Waiting for me in the Northside Elementary School's clean, bright cafeteria was Liz Cartano, Chartwells director of dining; Jordan Keyser, district chef (he's culinary-school trained), and registered dietician Lynne Privatte. They were proud of what they had put together.

Very quickly I realize I need to jettison my preconceived notions. If it's not scratch-made on-site, foods like pizza dough are made off-site and brought in to be finished. The only canned foods are kidney and black beans. A vegetarian meal is available each day. The vegetarian meal for today is hummus with pita points and raw veggies. The hummus is brought in but flavored with herbs and lemon in the cafeteria. There is the aforementioned pizza with fresh sauce and cheese (part-skim) added in the cafeteria before baking.

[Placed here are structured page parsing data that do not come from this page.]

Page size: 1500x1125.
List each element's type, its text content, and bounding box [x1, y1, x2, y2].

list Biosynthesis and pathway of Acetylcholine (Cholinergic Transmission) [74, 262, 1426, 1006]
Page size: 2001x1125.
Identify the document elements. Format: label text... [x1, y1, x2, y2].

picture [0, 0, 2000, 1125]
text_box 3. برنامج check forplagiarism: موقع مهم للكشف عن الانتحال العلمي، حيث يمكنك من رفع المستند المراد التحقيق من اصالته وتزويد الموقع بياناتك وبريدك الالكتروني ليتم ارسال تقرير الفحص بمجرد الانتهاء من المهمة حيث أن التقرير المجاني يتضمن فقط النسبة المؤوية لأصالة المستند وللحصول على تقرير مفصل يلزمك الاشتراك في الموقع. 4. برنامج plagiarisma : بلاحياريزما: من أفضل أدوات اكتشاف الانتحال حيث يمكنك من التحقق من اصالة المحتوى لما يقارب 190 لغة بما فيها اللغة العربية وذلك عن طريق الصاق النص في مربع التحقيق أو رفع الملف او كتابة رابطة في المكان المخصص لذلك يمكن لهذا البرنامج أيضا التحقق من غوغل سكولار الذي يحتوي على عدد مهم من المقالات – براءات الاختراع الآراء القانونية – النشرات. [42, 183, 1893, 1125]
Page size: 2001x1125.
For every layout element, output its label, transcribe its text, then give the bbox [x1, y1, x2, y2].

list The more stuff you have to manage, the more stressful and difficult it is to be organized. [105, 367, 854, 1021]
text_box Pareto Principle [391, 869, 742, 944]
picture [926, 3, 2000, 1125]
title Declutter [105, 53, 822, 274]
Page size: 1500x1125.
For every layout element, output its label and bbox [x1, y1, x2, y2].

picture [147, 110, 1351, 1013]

The other entrée is teriyaki chicken, with "fried" brown rice and stir-fried veggies. The veggies were lightly cooked broccoli, cauliflower, and bok choy. Unlike the limp gray canned vegetables from my school days in the seventies, this is bright, colorful, and crunchy. Dessert is mainly fresh fruit; milk is low fat, and juice comes in small portions.

Activities are set up to promote healthy eating, like farmers markets during school hours that equip kids with "dollars" to make purchases. Then the culinary staff works with the students to cook that food.

It's tricky to get everything right. But in defiance of all those monkey wrenches in their machinery, schools are still giving it a sincere effort every day.